Las heridas de ninguna manera menores que le provocó Riquelme al espacio que fundó Macri en Boca hace un cuarto de siglo cuando asumió la presidencia del club el 3 de diciembre de 1995 desplazando a la fórmula liderada por Antonio Alegre y Carlos Heller, siguen abiertas de par en par. O peor aún: continúan profundizándose.

Para ser lo más claro posible: Riquelme pulverizó en su rol de dirigente opositor que acompañó en las elecciones a Jorge Amor Ameal y Mario Pergolini, la fortaleza y logística que había construido Macri en Boca, para luego relanzarse al escenario de la política nacional.

La estatura de Riquelme en el plano político fue subestimada, aunque hoy Angelici reconozca que “fue determinante”. Y resultó en principio subestimada no por lo que podía medir en términos de adhesiones, sino por su origen social que siempre reivindicó, absolutamente distante del perfil clasista que encarna Macrí, Angelici y compañía, más allá de las vulgaridades y patoteadas folklóricas de Juan Carlos Crespi.

Riquelme con más contenidos aplicados a los silencios que a las estridencias exhibicionistas se terminó erigiendo en un rotundo factor de poder con reminiscencias de un outsider consagrado. Un outsider made in Boca que pulverizó la hegemonía del macrismo sin levantar la voz en ninguna circunstancia, con una templanza elogiable.

Ese estilo tan despojado de grandilocuencias, demagogias y oportunismos, promovió que se desatara una corriente de energía imposible de igualar. Quisieron mancharlo, ensuciarlo, mostrarlo como un mercenario consumado y lo único que logró la mediocridad argumentativa de Angelici fue elevarlo aún más.

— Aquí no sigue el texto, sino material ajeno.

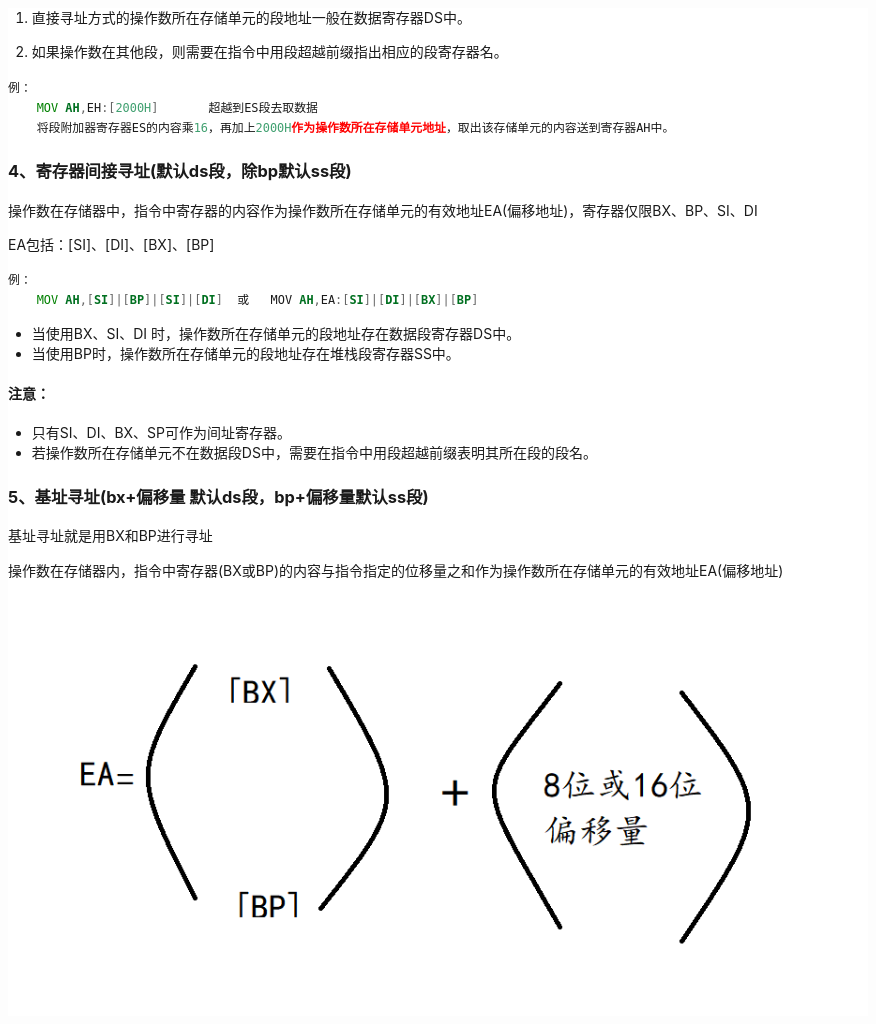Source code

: 1. 直接寻址方式的操作数所在存储单元的段地址一般在数据寄存器DS中。

2. 如果操作数在其他段，则需要在指令中用段超越前缀指出相应的段寄存器名。

```asm
例：
	MOV AH,EH:[2000H]		超越到ES段去取数据
	将段附加器寄存器ES的内容乘16，再加上2000H作为操作数所在存储单元地址，取出该存储单元的内容送到寄存器AH中。
```



### 4、寄存器间接寻址(默认ds段，除bp默认ss段)

操作数在存储器中，指令中寄存器的内容作为操作数所在存储单元的有效地址EA(偏移地址)，寄存器仅限BX、BP、SI、DI

EA包括：[SI]、[DI]、[BX]、[BP]

```asm
例：
	MOV AH,[SI]|[BP]|[SI]|[DI] 	或	MOV AH,EA:[SI]|[DI]|[BX]|[BP]
```



- 当使用BX、SI、DI 时，操作数所在存储单元的段地址存在数据段寄存器DS中。
- 当使用BP时，操作数所在存储单元的段地址存在堆栈段寄存器SS中。

#### 注意：

- 只有SI、DI、BX、SP可作为间址寄存器。
- 若操作数所在存储单元不在数据段DS中，需要在指令中用段超越前缀表明其所在段的段名。



### 5、基址寻址(bx+偏移量 默认ds段，bp+偏移量默认ss段)

基址寻址就是用BX和BP进行寻址

操作数在存储器内，指令中寄存器(BX或BP)的内容与指令指定的位移量之和作为操作数所在存储单元的有效地址EA(偏移地址)

![](/emuImage/EA.png)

Esto no significa que consideremos a Riquelme como el santo de la espada. No lo fue nunca. Ni antes ni ahora. No cultiva ideales insuperables, aunque tiene ideales. Pero nunca pareció venderse al mejor postor. Macri lo sabe. Angelici también. Les tocó frecuentarlo a mayor o menor distancia. Y no hubo ida y vuelta. Se midieron siempre como protagonistas antagónicos y muchas veces socios en las relaciones diplomáticas. Y nada más. Decir que la figura de Riquelme les provocaba rechazo y desprecio, se advierte en muchas de las imágenes que compartieron.

Ninguno de ellos le habría dado un vaso de agua en el desierto al otro. Ni Macri y Angelici a Riquelme. Ni Riquelme a Mauricio y Daniel. Convivieron. Y se desconfiaron sin pausas hasta el último día.

Esos silencios estratégicos de Riquelme y en algunas oportunidades sus palabras siempre punzantes y nada inocentes, derrumbaron el bunker de la organización macrista que había colonizado Boca. Entró en escena Román luego de esperar su tiempo y su espacio y en muy pocos meses resignificó la naturaleza de un club que dejó de ser un monumento a la subcultura privatizadora.

A diferencia de Pergolini, quien respira un dogma neoliberal y flexibilizador de las relaciones laborales, Ameal es un presidente pragmático que le da a Boca un color y una orientación política más horizontal. Pero sin Riquelme se habría ahogado a muchísimos kilómetros de la orilla. Fue Riquelme el que marcó la cancha. El dueño de la pelota. Y el propietario sensible de una forma de conducir que identifica a los tiempistas virtuosos.